Scheme 2 Substrate scope of the Brønsted acid catalyzed asymmetric α-amination of α-branched
ketones. Reaction conditions: 1 (0.2 mmol), 2 (0.24 mmol), 4c (5 mol%), MeCN (0.1 mL), r.t. or 40 °C, 24–60 h. a Reaction was carried out on a 1.0 mmol scale.
We began our studies by employing 2-methyl cyclohexanone (1a) as the model substrate and dibenzyl azodicarboxylate (DBAD; 2a) as the electrophile (Table [1]). When (S)-TRIP (4a) was used as catalyst, 3a was obtained in excellent enantioselectivity; however. only poor conversion was observed
(Table [1], entry 1). After screening several phosphoric acids bearing different substituents
in the 3,3′-positions, catalyst 4c proved to be superior, in terms of both reactivity and selectivity (Table [1], entry 3). Switching the solvent from dichloromethane to acetonitrile and raising
the concentration of the substrate to 1 M led to a slight increase of the enantiomeric
ratio and a beneficial effect on the conversion (Table 1, entry 4). The optimized
reaction conditions, found by further increasing the concentration to 2 M and decreasing
the amount of 2a to 1.2 equivalents, afforded the desired product 3a in 85% isolated yield and an enantiomeric ratio of 99:1 (Table [1], entry 5). Interestingly, decreasing the catalyst loading to 1 mol% had no influence
on enantioselectivity, but lower conversions were obtained. When neat conditions were
employed, a strong increase of reactivity was observed, albeit the enantioselectivity
was diminished (for the full optimization, see the Supporting Information).

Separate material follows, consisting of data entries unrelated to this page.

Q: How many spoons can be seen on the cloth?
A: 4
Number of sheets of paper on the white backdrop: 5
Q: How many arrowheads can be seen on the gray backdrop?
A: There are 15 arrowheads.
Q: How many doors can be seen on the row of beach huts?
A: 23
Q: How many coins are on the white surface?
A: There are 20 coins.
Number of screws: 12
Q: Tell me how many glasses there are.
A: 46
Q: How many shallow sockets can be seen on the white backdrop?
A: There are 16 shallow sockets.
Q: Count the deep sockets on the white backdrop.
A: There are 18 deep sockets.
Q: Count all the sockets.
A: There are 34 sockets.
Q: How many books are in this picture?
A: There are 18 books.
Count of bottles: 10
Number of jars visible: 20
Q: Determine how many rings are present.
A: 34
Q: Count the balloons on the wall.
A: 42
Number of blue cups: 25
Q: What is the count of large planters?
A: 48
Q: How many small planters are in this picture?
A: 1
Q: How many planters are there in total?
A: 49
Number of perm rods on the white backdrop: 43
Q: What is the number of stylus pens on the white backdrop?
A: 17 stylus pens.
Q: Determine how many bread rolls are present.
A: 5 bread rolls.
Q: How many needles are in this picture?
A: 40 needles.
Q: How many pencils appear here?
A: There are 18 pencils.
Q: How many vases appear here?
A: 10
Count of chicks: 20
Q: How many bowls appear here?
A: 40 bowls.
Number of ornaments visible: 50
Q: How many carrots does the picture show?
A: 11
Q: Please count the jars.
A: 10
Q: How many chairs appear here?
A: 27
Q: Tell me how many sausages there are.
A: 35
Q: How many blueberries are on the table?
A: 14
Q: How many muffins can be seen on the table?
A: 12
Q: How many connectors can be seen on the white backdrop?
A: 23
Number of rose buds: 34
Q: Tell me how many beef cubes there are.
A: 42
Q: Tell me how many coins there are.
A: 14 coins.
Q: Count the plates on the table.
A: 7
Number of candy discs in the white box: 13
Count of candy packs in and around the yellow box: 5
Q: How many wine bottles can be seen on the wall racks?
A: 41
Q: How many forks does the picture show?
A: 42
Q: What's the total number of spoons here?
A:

With the optimal reaction conditions in hand, we focused our attention on the scope
of the Brønsted acid catalyzed α-amination of α-branched ketones (Scheme [2]). The reaction proved to be rather general; in addition to DBAD (2a), DEAD (2b) and DIAD (2c) could also be used as electrophilic aminating reagents, giving the corresponding
α-hydrazino ketones in moderate to good yields and excellent enantioselectivities
(3a–c in Scheme [2]). To our delight, a large variety of substituents in the 2-position were tolerated
under the reaction conditions, affording in all cases the desired products in good
yields and excellent enantioselectivities (3d–i). Interestingly, when cyclohexanone itself was used as a starting material, the monoaminated
product 3d was obtained, and no racemization occurred under the reaction conditions, further
supporting the generality of enol catalysis. 2-Alkyl-substituted cyclopentanones also
reacted smoothly (3j,k). When the ring size of the cyclic ketones was increased, a lower reactivities and
enantioselectivities were observed, presumably due to a slow and hindered enolization
(3l,m). The scalability of the reaction was proven by reacting 2-phenylcyclohexanone (1c) and DEAD (2b) on a 1.0 mmol scale to give product 3n in 77% yield and an enantiomeric ratio of 97.5:2.5. 1-Indanone- and 1-tetralone-derived
substrates represent a current limitation of the methodology as only low reactivity
and enantioselectivity were observed (3o and 3p). The absolute configuration of the products was assigned based on known compound
3d.[12]
To further prove the utility of our transformation, preliminary attempts to cleave
the N–N bond by employing a slightly modified literature procedure[13] afforded the desired product 6 in 35% yield and without any loss of enantiopurity (Scheme [3]).
Scheme 3 Application of the Brønsted acid catalyzed α-amination of α-branched ketones to the
synthesis of carbamate-protected α-amino ketones
In summary, we have developed an asymmetric α-amination of α-branched cyclic ketones
by enol catalysis.[14] Employing a chiral phosphoric acid as the catalyst and various azodicarboxylates,
the desired carbamate-protected cyclic α-hydrazino ketones were obtained in good to
excellent yields (40–99%) and enantioselectivities (enantiomeric ratios from 60:40
to 99:1). The feasibility of the N–N bond cleavage under mild redox neutral conditions
was also proven. The current protocol expands the scope of enol catalysis, thus further
opening new reaction pathways in asymmetric catalysis.